■ WORK INSTRUCTIONS:
1. Answer these from the Valentine's Day post:
(a) On what date was the post written?
(b) What does the poster say about the couple's budget?
(c) Which two gifts does the poster say don't seem to be the husband's thing?
2. List every question the poster puts to readers in the Valentine's Day post, quoting each one.
3. Write a continuation of the Valentine's Day post, starting right after its final sentence.

■ QUOTED TEXT:
# Valentine's Day Escapades



## Confused Love (Dec 29, 2010)

Ok, so I know I am like way planning ahead here, but I hate doing things last minute. Hubby and I have a very limited budget so I want to start saving or picking up little things now and build up to the day. 

So...

Hubby, as with a lot of people, loves sex and just about anything to do with it. I want to set something creative up and fun, but I don't know where to begin! I would buy a little outfit for myself but that feels kind of selfish...for some reason I can't wrap my mind around something for me being a good gift for him. Anyway, on to my question. 

What are some creative escapades you guys have done and what would be some good V-day gifts (sexually) for a guy? Flowers and chocolate just doesn't seem to be his thing. LOL I really want to try and make this year special as he is really trying and we are really starting to move forward. So I guess I could word this a different way; what would be something you would love your spouse to do for you on V-Day?

Data items

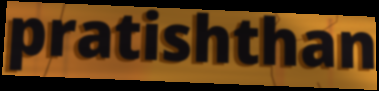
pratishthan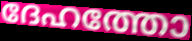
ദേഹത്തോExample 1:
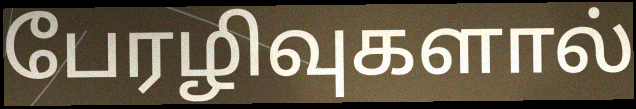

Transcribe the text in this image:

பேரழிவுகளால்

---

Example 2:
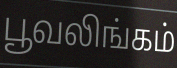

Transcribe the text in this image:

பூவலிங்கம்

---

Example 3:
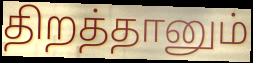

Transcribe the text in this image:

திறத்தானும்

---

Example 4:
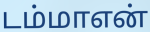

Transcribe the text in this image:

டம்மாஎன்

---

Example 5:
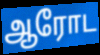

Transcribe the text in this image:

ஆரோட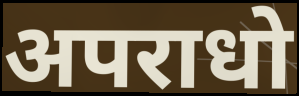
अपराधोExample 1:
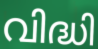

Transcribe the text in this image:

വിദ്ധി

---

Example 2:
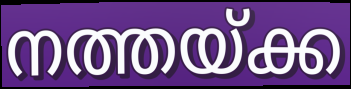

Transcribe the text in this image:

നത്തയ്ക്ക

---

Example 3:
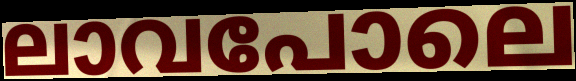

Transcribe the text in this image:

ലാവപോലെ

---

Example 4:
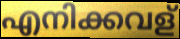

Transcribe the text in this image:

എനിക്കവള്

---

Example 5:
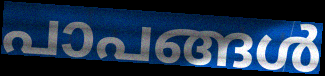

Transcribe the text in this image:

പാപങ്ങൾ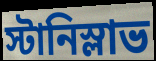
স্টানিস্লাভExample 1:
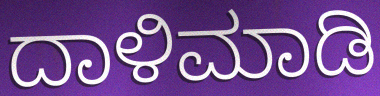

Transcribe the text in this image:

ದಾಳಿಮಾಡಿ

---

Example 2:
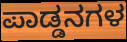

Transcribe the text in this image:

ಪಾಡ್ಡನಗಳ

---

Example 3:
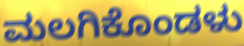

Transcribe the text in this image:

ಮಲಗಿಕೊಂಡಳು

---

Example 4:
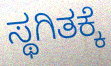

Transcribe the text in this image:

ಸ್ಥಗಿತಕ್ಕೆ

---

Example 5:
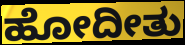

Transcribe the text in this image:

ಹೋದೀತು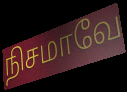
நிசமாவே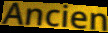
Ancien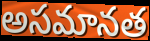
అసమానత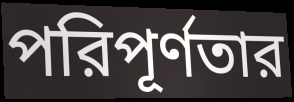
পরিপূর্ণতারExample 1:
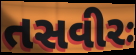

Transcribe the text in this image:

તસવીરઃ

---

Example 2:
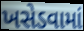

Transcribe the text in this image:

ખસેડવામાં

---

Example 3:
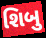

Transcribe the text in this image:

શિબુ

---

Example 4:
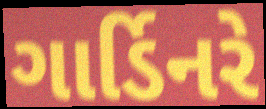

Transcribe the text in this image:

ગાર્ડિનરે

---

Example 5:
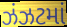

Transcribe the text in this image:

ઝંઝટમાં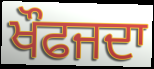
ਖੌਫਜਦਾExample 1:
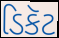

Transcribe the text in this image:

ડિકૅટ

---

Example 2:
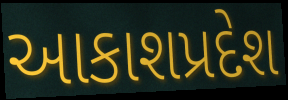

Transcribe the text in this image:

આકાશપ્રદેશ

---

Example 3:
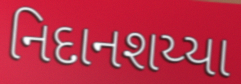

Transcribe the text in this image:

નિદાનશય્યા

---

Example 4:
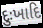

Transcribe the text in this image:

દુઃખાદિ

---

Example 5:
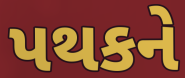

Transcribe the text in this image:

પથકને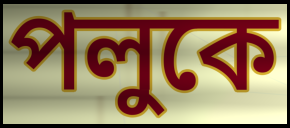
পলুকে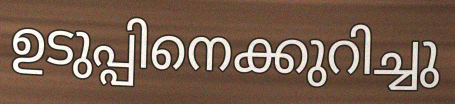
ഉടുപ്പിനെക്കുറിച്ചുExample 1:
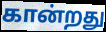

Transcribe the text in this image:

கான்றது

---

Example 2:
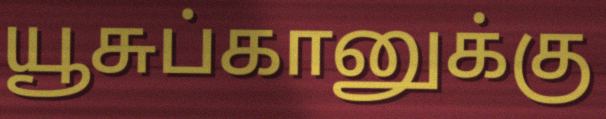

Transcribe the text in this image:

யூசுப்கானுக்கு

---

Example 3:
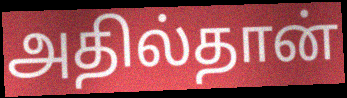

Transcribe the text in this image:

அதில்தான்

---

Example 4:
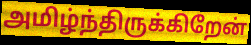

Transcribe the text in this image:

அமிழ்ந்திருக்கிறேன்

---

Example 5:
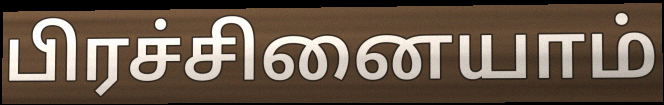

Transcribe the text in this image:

■ ANSWERS TO THE TASKS:
1.
(a) Dec 29, 2010
(b) The couple has a very limited budget.
(c) Flowers and chocolate

2.
- "What are some creative escapades you guys have done"
- "what would be some good V-day gifts (sexually) for a guy?"
- "what would be something you would love your spouse to do for you on V-Day?"

3.
((I hope this isn't too personal. lol))


----------



## MsLonely (Sep 23, 2010)

Sex toys: A vib to be used on him. Nipple clamps or cok ring to be used on him or an adult videos to be watched together. Last gift but not least: yourself with sexy lingerie and striptease for him as a gift.
_Posted via Mobile Device_


----------



## MsLonely (Sep 23, 2010)

My ideal V day is to find a nice hotel with fancy restaurant at a decent place that allows me only eat, fk, sleep, fk, eat, sleep, fk... You know.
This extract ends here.